● **INSTRUKSI TUGAS 1**: Sebutkan nama semua tersangka yang disebut dalam artikel tentang konflik tanah Pakel.
● **INSTRUKSI TUGAS 2**: Perbarui bagian artikel tentang konflik tanah Pakel, mulai dari kata-kata "Ia mengatakan tersangka" dan berhenti setelah "oleh PT Bumi Sari.". Ganti "dua kali" dengan "tiga kali".
● **INSTRUKSI TUGAS 3**: Menurut artikel tentang konflik tanah Pakel, warga desa Pakel berkonflik dengan perusahaan apa?

::: ARTIKEL

Sejak 2018 itu, kata Deddy, terjadi konflik berkepanjangan antara warga desa Pakel dengan pihak perusahaan PT Bumi Sari. "Akibat yang ditimbulkan dari pemberitaan hoaks ini, pertama adanya unjuk rasa besar-besaran dari warga Pakel. Kedua bentrokan antara warga desa dan karyawan yang pernah menimbulkan korban," ucapnya.

 

Kuasa Urus Tanah HGU

Baca Juga: Polda Jatim Berangkatkan 50.789 Paket Bantuan Kemanusiaan

Ia katakan penetapan tersangka berdasarkan Laporan Polisi Nomor B/286/I/2022/SPKT/Polresta Banyuwangi/Polda Jawa Timur, tanggal 18 Agustus 2022. "Kasus ini sudah kami gelarkan 11 Januari 2023, dinaikkan status dari saksi menjadi tersangka terhadap empat orang," kata Kasubdit I Kamneg Ditreskrimum Polda Jatim, AKBP Achmad Taufiqurrahman.

Ia mengatakan tersangka Abdillah lebih dulu diamankan. Kemudian polisi pun memanggil Suwarno (54), Mulyadi (55) dan Untung (53) sebanyak dua kali. "Kemudian selanjutnya untuk tiga tersangka yaitu M, S, U, kami lakukan panggilan dua kali, namun beliau tiga ini tidak hadir, sehingga kami lakukan penangkapan bekerjasama dengan Penyidik Polresta Banyuwangi," ucapnya.

 

Berperan Pemegang Kuasa

Taufiq membeberkan, Abdillah berperan sebagai pemegang kuasa Suwarno untuk menguruskan tanah yang HGU-nya dipegang oleh PT Bumi Sari.

::::::
::: DAFTAR DATA

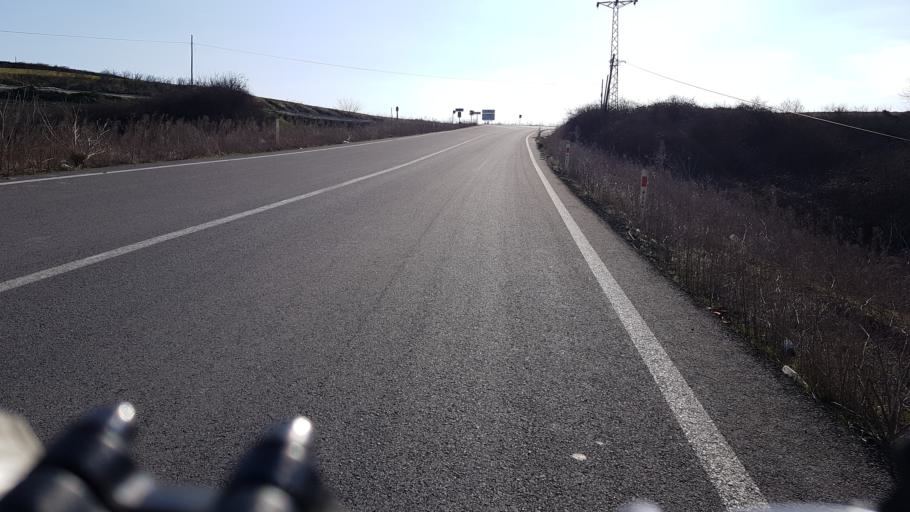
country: TR
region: Tekirdag
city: Velimese
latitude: 41.3559
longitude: 27.8492
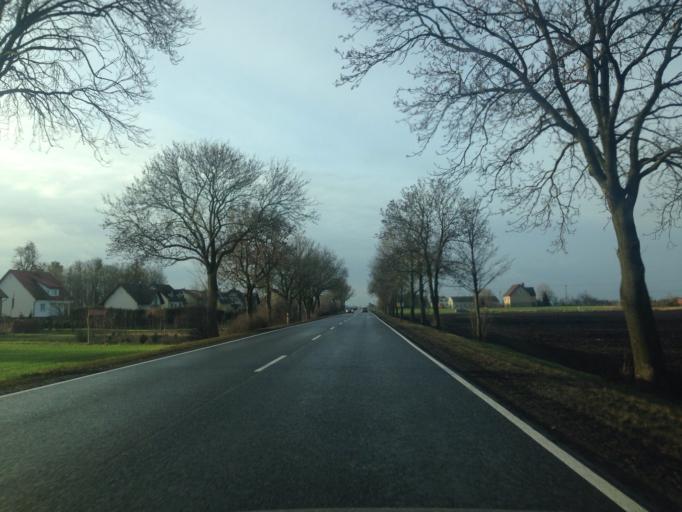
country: PL
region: Kujawsko-Pomorskie
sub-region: Powiat torunski
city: Lubicz Gorny
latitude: 53.1008
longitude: 18.7860
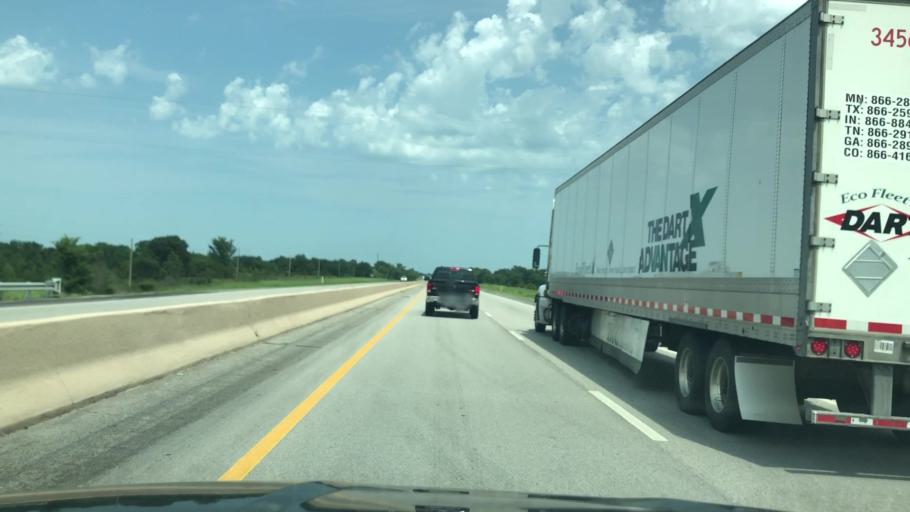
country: US
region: Oklahoma
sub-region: Rogers County
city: Verdigris
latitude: 36.2208
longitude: -95.6864
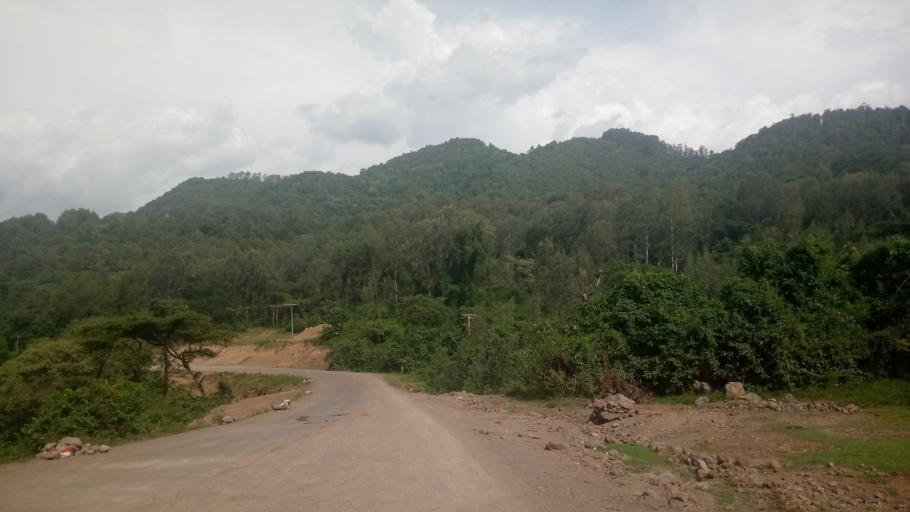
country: ET
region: Oromiya
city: Agaro
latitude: 8.0432
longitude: 36.4671
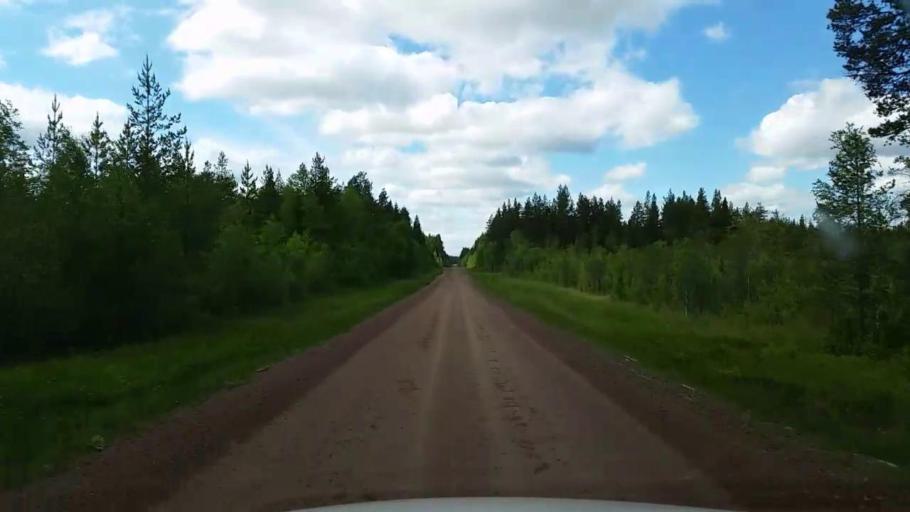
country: SE
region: Gaevleborg
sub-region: Ovanakers Kommun
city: Alfta
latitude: 61.4698
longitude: 16.0232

::::::

● **JAWABAN AKHIR 1**: Abdillah, Suwarno, Mulyadi, dan Untung.

● **JAWABAN AKHIR 2**:
Ia mengatakan tersangka Abdillah lebih dulu diamankan. Kemudian polisi pun memanggil Suwarno (54), Mulyadi (55) dan Untung (53) sebanyak tiga kali. "Kemudian selanjutnya untuk tiga tersangka yaitu M, S, U, kami lakukan panggilan tiga kali, namun beliau tiga ini tidak hadir, sehingga kami lakukan penangkapan bekerjasama dengan Penyidik Polresta Banyuwangi," ucapnya.

 

Berperan Pemegang Kuasa

Taufiq membeberkan, Abdillah berperan sebagai pemegang kuasa Suwarno untuk menguruskan tanah yang HGU-nya dipegang oleh PT Bumi Sari.

● **JAWABAN AKHIR 3**: PT Bumi Sari.